Hence, the SHG signal is given by

$${P}^{2\omega }={d}_{{m}}\left(\begin{array}{l}{E}_{0}^{2}{\cos }^{2}\phi \\ {E}_{0}^{2}{\sin }^{2}\phi \\ \begin{array}{l}0\\ 0\\ \begin{array}{l}0\\ {2E}_{0}^{2}{\cos }^{2}\phi \,\sin \phi \end{array}\end{array}\end{array}\right)={E}_{0}^{2}\left(\begin{array}{l}{-2d}_{16}\sin \phi \,\cos \phi \\ {d}_{21}{\cos }^{2}\phi+{d}_{22}{\sin }^{2}\phi \\ {d}_{31}{\cos }^{2}\phi+{d}_{32}{\sin }^{2}\phi \end{array}\right)$$
(3)

Since the SHG light goes through a λ/2 wave plate before it reaches the analyzer, the SHG light intensities corresponding to x- and y-polarization of the analyzer become

$${I}_{X}^{2\omega }\propto {E}_{0}^{4}{\left({d}_{21}\sin \phi \,{\cos }^{2}\,\phi+{d}_{22}{\sin }^{3}\phi -{2d}_{16}\,\sin \phi \,{\cos }^{2}\,\phi \right)}^{2}$$
(4)
$${I}_{X}^{2\omega }\propto {E}_{0}^{4}{\left({d}_{21}{\cos }^{3}\phi+{d}_{22}{\sin }^{2}\phi \,\cos \phi+{2d}_{16}\,{\sin }^{2}\,\phi \,\cos \phi \right)}^{2}$$
(5)

The above expression fits nicely with the SHG data shown in Fig. 2.
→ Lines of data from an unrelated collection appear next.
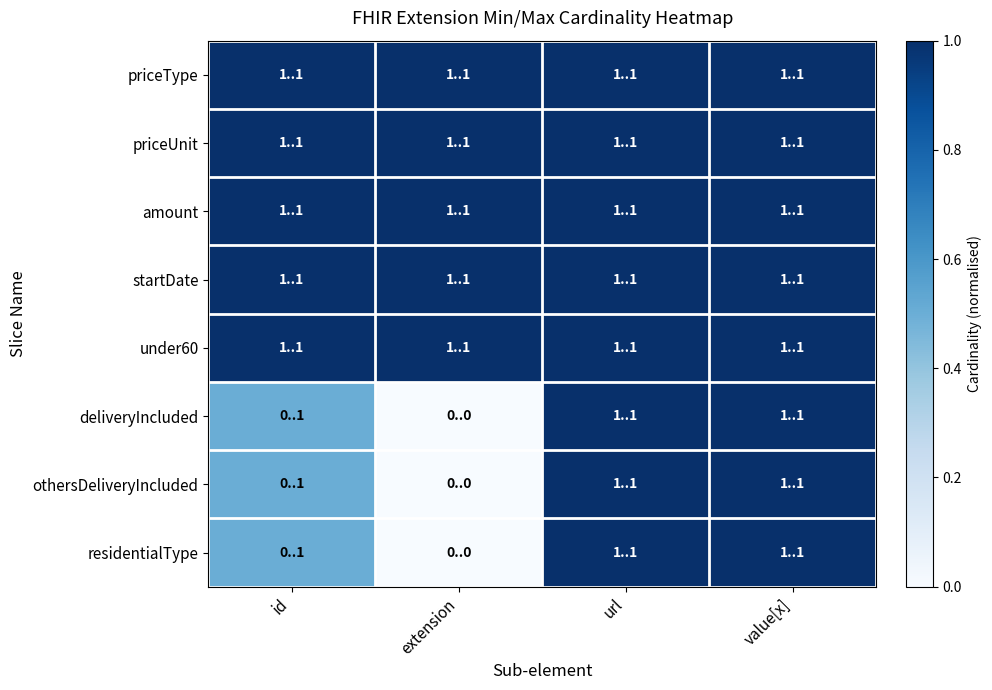

At which category is the sum across all series the highest?

url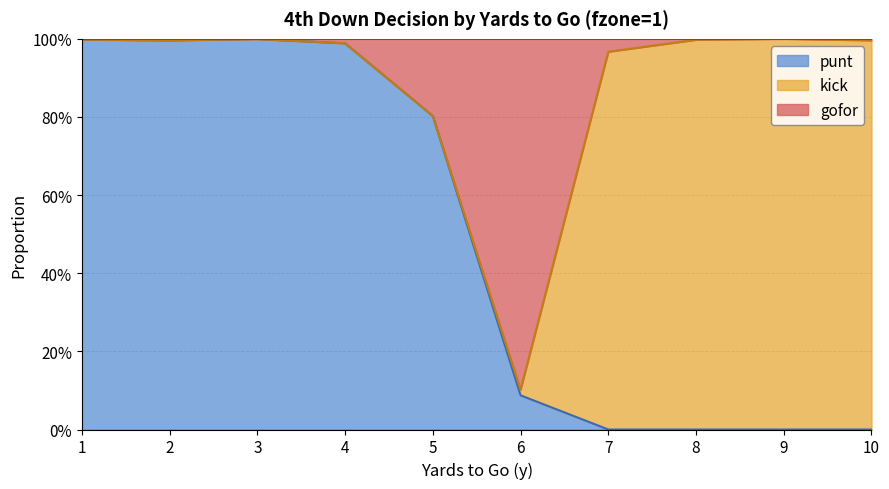

True or false: gofor has more than 2 points higher than both neighbors.

False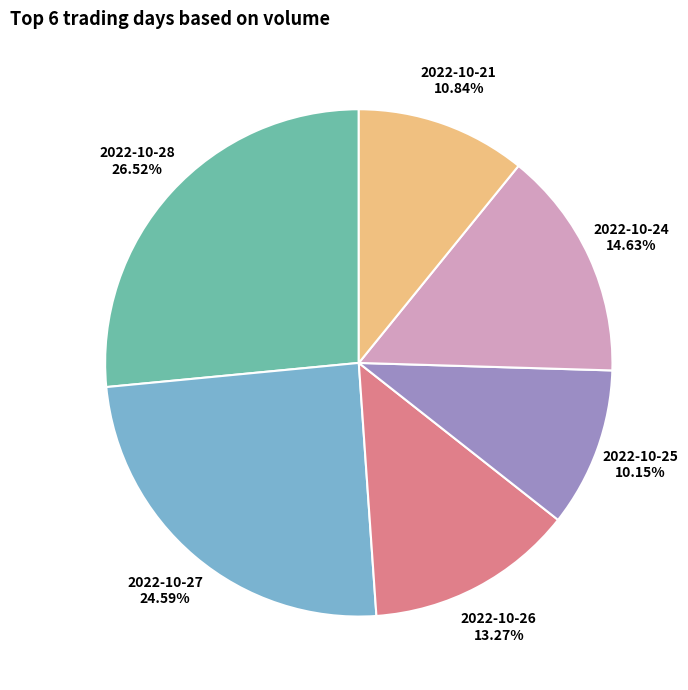

Rank the categories by value from highest to lowest.

2022-10-28, 2022-10-27, 2022-10-24, 2022-10-26, 2022-10-21, 2022-10-25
Electrical transport measurements

Longitudinal resistance and Hall effect measurements were conducted using the Hall bar pattern shown in Fig. 4a. The width of the Hall bar is 30 μm, and the distance between the two contacts for longitudinal resistance measurement is 100 μm. The excitation current is set at 100 nA. All electric measurements were performed using a physical properties measurement system (PPMS DynaCool 12 T, Quantum Design) with variable sample temperatures ranging from 1.8 to 300 K. For temperatures below 1.8 K, a dilution refrigerator attachment (Quantum Design) is used to reach temperatures as low as 100 mK.